To find the current flowing in the circuit, we use Ohm's Law:
V = I x R
The voltage supplied by the cell is equal to the voltage across the internal resistance plus the voltage across the resistor:
V = I x (2 + 6)
The voltage across the internal resistance can be calculated using Ohm's Law:
V_internal = I x 2
Substituting the values, we have:
V = I x (2 + 6) = 8I
V_internal = I x 2
The voltage supplied by the cell is equal to the sum of the voltage across the internal resistance and the voltage across the resistor:
8I = 2I + 6I
8I = 8I
Hence, the current flowing in the circuit is I = 1A.

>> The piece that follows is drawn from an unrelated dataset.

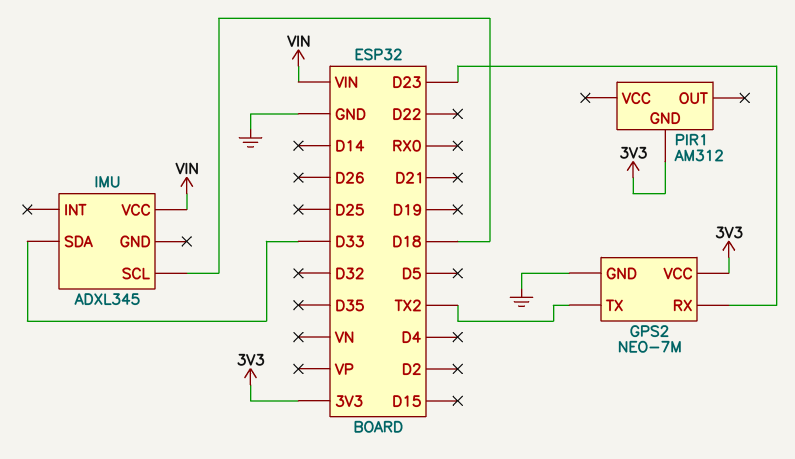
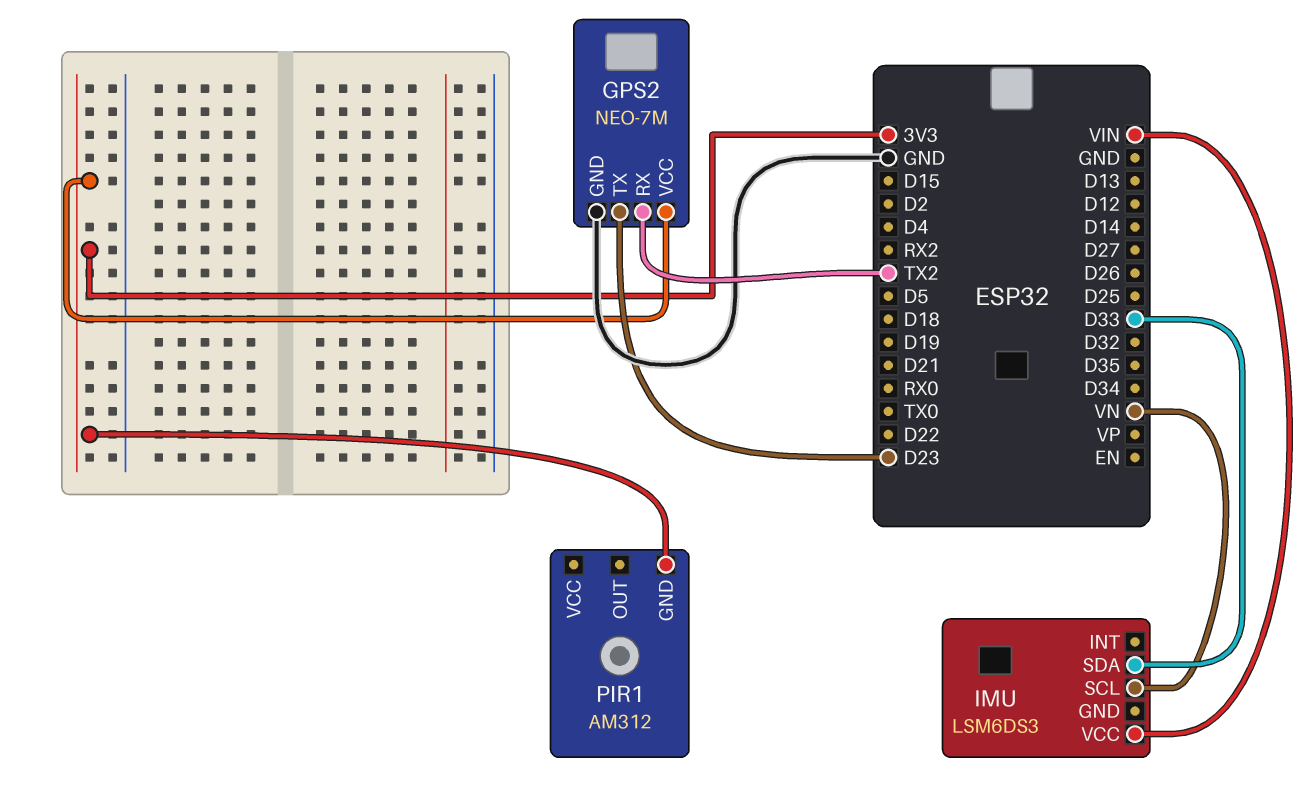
GPS2 pin RX: D23 -> TX2
GPS2 pin TX: TX2 -> D23
IMU: ADXL345 -> LSM6DS3
IMU pin SCL: D18 -> VN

Now, we can calculate the power dissipated by the resistor:
Power = (Current)^2 x Resistance = (1)^2 x 6 = 6W
The power supplied by the cell can be calculated using the formula:
Power = Voltage x Current
Since we know that the voltage supplied by the cell is 8I = 8V and the current flowing in the circuit is I = 1A, we have:
Power = 8V x 1A = 8W
Now, substituting the values into the efficiency formula:
Efficiency = (Useful output energy / Total input energy) x 100
= (6W / 8W) x 100
= 0.75 x 100
= 75.0%
Therefore, the efficiency of the cell is D. 75.0%.